» **TASK TO CARRY OUT**
Put every line of all the rows into a Markdown table with the columns No. and Line, numbering the lines in order from 1 and skipping blank lines. Leave the pictures out.

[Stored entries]

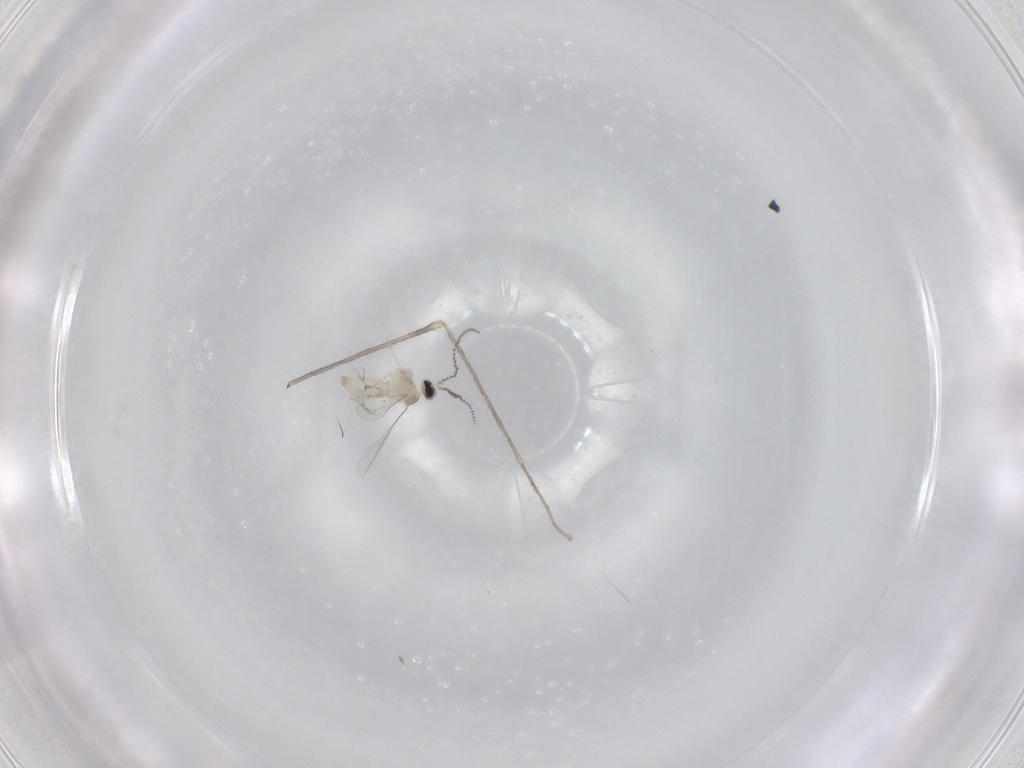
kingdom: Animalia
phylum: Arthropoda
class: Insecta
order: Diptera
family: Limoniidae
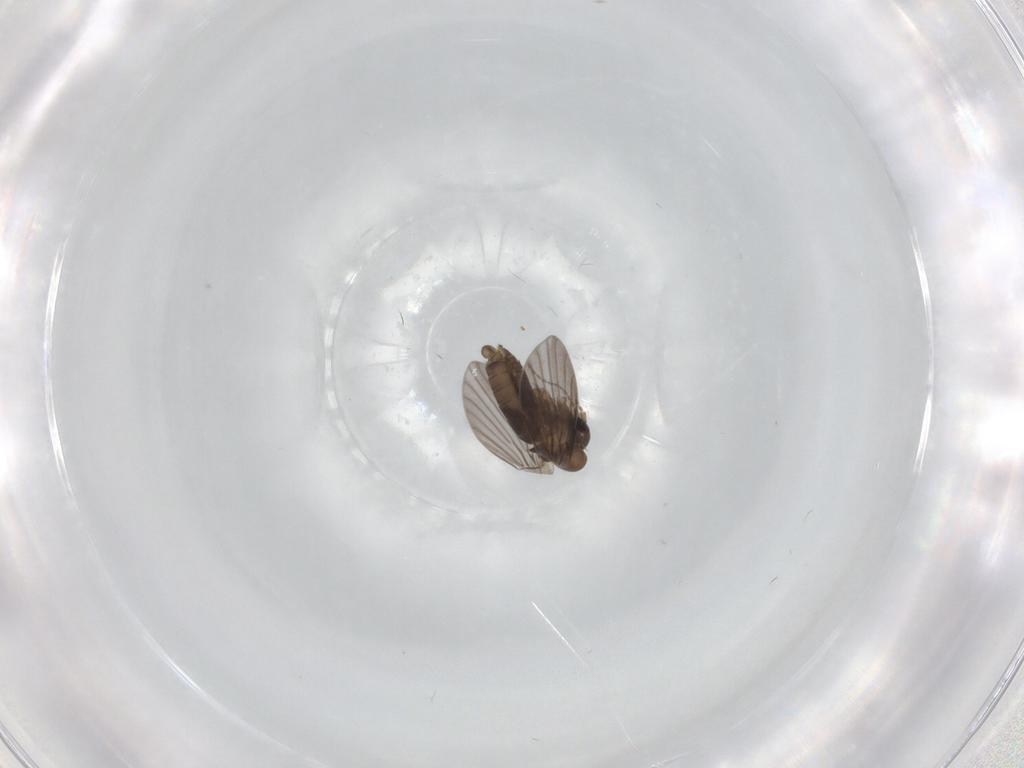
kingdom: Animalia
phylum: Arthropoda
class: Insecta
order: Diptera
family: Sciaridae
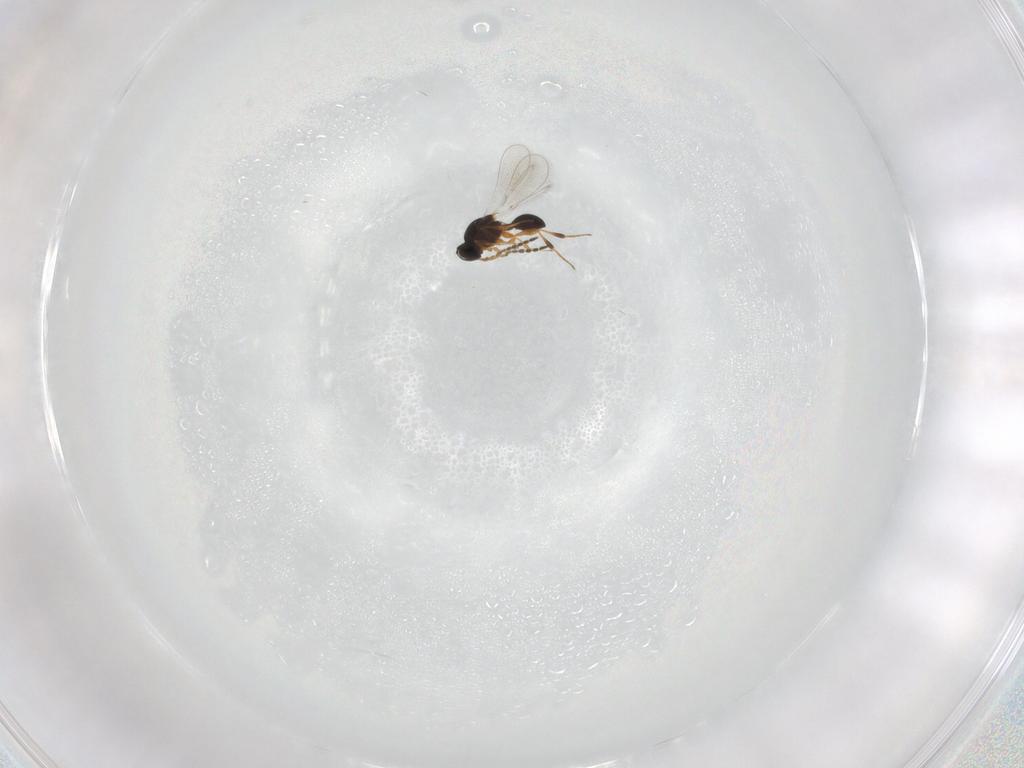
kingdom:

» **SOLUTION TO THIS TASK**
| No. | Line |
|---|---|
| 1 | kingdom: Animalia |
| 2 | phylum: Arthropoda |
| 3 | class: Insecta |
| 4 | order: Diptera |
| 5 | family: Limoniidae |
| 6 | kingdom: Animalia |
| 7 | phylum: Arthropoda |
| 8 | class: Insecta |
| 9 | order: Diptera |
| 10 | family: Sciaridae |
| 11 | kingdom: |